With Learning at Work Week coming up, we thought we’d take this opportunity to explore why employee training is so important. First let’s understand why training is necessary. While it’s increasingly common for progressive employers to hire for personality and enthusiasm over hard skills, and offer training on the job, no business would purposefully hire new staff that are unqualified or under-qualified without an intention to train them. However, circumstances and roles change over time, meaning that many members of staff could be working in roles that they have not had adequate training to fulfil successfully. Perhaps technology means the way they were trained is no longer relevant, or they’ve been promoted up within a business and have only learned on the job about what they are supposed to be doing.
In these contexts, employees are in a sink or swim scenario. They need to complete a task without knowing, explicitly, how it ought to be done. So they figure out their own way. Most of the time this works but, just because you’ve got the job done, it doesn’t mean you’ve done it in the best or most efficient way. Now, imagine you have ten members of staff who all either figured out their own way of doing Task A, or were shown how an existing member of staff completed it. You could have up to ten different ways of completing Task A, each with their own speed, variability and success rates. That doesn’t seem a sensible way of working, but it happens in all businesses because training costs money and the need for training isn’t always immediately obvious.
So let’s explore why employee training is so essential.
Training improves productivity
One of the issues that most affects productivity is variability. The more variable your processes, the more waste you have in them – wasted time, wasted money, wasted resources. This stops employees from being as productive as possible, and ultimately impacts the customer.
The only way to address this is to standardise processes, and for processes to be standardised, staff need to be trained to do things the same way.
However, it’s not just standardisation that makes businesses that invest in employee development more productive. Recent figures show that 25% of people leaving a role, do so because of a lack of training opportunities. Training not only makes employees more confident in their ability to perform their role, but it also indicates to them that their employer values them and is willing to invest in their future.
Staff that are happier in their roles, are more productive. Which is why you should care about staff morale.
Training improves staff morale
A recent study by the University of Warwick found that happy staff are 12% more productive than average, while unhappy staff saw a productivity slump of 10%. Training has a huge impact on morale, and it’s not hard to see why. Training shows you value them as an employee, it makes them more confident in their abilities, which can boost their self-esteem and independence. Plus, the change of pace and environment from attending training can give employees a boost when they return to work.
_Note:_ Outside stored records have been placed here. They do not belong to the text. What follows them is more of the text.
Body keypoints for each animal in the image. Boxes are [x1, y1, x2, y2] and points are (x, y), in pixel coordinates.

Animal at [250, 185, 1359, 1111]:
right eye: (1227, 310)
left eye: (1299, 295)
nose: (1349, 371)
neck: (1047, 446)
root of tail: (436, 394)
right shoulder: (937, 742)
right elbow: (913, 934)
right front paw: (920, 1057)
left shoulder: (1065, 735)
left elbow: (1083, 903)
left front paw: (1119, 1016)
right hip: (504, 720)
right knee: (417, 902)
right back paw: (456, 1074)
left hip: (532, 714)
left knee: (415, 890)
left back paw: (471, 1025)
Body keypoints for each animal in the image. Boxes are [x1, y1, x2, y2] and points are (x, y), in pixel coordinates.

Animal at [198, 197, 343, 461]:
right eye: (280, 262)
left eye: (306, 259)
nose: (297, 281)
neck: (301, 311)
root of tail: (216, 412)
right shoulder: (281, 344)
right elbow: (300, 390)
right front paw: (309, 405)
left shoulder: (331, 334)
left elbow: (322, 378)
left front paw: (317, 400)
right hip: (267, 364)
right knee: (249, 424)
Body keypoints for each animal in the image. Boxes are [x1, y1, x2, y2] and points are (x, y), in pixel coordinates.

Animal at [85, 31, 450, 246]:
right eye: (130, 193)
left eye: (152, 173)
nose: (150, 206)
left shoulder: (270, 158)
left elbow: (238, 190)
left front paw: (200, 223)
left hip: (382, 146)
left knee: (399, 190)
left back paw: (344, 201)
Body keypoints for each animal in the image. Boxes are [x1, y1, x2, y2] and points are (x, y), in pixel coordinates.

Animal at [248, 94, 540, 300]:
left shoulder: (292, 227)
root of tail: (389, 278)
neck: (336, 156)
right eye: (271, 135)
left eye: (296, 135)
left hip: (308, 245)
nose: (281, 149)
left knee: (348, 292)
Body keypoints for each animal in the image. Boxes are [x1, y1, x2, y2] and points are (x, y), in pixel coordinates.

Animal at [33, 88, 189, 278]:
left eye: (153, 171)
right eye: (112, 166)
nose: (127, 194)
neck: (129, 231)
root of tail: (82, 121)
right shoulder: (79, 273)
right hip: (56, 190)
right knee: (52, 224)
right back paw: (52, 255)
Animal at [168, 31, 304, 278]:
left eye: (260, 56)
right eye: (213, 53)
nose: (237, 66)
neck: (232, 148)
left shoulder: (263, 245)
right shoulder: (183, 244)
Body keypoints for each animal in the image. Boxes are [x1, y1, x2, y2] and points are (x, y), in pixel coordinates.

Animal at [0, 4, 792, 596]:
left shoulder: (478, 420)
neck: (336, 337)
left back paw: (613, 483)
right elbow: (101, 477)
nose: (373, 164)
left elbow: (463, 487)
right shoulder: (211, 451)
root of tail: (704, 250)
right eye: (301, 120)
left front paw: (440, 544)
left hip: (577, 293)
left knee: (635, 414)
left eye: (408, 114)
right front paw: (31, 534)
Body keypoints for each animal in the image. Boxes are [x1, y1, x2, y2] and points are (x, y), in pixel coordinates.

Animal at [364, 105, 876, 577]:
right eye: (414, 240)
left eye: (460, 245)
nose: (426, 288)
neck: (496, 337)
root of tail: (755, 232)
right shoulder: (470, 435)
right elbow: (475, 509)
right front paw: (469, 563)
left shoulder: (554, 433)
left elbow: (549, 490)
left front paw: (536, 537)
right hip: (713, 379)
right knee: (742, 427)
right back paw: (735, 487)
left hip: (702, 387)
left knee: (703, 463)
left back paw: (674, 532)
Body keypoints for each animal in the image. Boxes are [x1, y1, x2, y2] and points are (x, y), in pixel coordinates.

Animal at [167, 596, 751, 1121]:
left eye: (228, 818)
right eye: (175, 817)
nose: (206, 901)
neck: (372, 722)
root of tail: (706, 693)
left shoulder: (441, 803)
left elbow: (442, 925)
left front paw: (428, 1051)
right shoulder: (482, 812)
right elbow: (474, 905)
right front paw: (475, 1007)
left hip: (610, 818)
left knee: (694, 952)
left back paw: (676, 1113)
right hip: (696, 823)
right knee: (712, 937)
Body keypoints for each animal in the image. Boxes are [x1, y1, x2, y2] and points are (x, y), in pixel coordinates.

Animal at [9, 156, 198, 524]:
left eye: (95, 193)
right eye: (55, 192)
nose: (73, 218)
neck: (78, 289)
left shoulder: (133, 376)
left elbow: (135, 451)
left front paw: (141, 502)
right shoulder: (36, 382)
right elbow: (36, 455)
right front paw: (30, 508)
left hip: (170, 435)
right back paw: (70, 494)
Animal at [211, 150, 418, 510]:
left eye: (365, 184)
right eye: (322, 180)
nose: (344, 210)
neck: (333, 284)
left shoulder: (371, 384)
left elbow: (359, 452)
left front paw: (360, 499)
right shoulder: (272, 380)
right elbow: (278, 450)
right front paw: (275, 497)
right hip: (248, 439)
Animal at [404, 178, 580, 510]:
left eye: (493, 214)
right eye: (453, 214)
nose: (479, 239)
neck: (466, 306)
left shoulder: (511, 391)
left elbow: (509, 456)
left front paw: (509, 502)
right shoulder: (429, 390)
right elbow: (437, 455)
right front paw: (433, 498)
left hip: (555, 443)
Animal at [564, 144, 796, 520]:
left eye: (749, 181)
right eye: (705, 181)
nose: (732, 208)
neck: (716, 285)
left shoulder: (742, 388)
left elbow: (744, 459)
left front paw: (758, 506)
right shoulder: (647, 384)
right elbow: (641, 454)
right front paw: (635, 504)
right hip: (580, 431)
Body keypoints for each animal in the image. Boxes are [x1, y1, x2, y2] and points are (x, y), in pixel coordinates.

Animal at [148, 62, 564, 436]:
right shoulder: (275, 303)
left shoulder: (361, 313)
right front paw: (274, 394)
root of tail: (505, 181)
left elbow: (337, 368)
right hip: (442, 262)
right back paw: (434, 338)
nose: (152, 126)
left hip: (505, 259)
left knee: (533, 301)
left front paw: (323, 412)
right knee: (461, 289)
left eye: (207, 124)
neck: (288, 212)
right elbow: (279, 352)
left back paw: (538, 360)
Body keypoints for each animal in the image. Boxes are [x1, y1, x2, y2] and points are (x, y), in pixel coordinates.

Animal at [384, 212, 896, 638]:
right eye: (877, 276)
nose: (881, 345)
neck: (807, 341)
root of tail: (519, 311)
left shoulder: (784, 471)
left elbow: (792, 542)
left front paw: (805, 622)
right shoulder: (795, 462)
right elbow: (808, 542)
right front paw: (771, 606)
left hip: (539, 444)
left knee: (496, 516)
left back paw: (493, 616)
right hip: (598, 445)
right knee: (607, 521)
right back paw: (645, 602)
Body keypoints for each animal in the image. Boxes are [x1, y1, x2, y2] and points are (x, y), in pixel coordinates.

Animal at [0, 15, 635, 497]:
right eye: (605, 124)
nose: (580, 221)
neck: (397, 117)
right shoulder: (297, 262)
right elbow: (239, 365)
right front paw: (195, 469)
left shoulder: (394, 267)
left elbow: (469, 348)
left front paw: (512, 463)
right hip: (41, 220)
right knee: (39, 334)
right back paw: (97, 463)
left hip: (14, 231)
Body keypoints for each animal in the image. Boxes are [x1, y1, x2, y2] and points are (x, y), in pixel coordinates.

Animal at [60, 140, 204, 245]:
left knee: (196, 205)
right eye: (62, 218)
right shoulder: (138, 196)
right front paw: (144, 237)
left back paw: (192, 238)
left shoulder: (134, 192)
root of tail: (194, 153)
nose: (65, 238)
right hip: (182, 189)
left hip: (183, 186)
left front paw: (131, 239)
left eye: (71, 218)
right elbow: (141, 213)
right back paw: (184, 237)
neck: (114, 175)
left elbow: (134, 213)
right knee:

This increased morale can save businesses money too – happier staff are less likely to leave, reducing staff turnover. Keeping invigorated staff in their role, and giving them confidence increases creativity and innovation which in turn leads to –
Training improves your competitive advantage
It’s no surprise that some of the best companies in the world have competitive staff reward and training schemes. Successful companies recognise that they need to support their staff to grow in their role, and by doing so they are investing in the future of the company itself. Training helps organisations plan for uncertainty. A well-trained workforce, one where there are a number of people who can complete each task, are more flexible and able to cope with absences through sickness or staff turnover. This means a smaller impact on the business, and the remaining staff, which is crucial for succession planning.
Plus, with the right learning and development schemes there’s no guesswork as to whether a training course is worth the money – you simply work out the return yourself. While this is easy for training courses such as Lean Six Sigma where certification requires the completion of a successful improvement project or two (with an average ROI of 7:1 for Black Belts in the first 12 months) it is possible to measure ROI for any training course. Like any investment, you should only put your money in if you can be sure you’ll see a return; but with well-trained, confident, empowered staff providing increased productivity, increased morale, higher levels of innovation – it would be hard not to.
So I suppose the real question is, why wouldn’t you want to invest in employee training?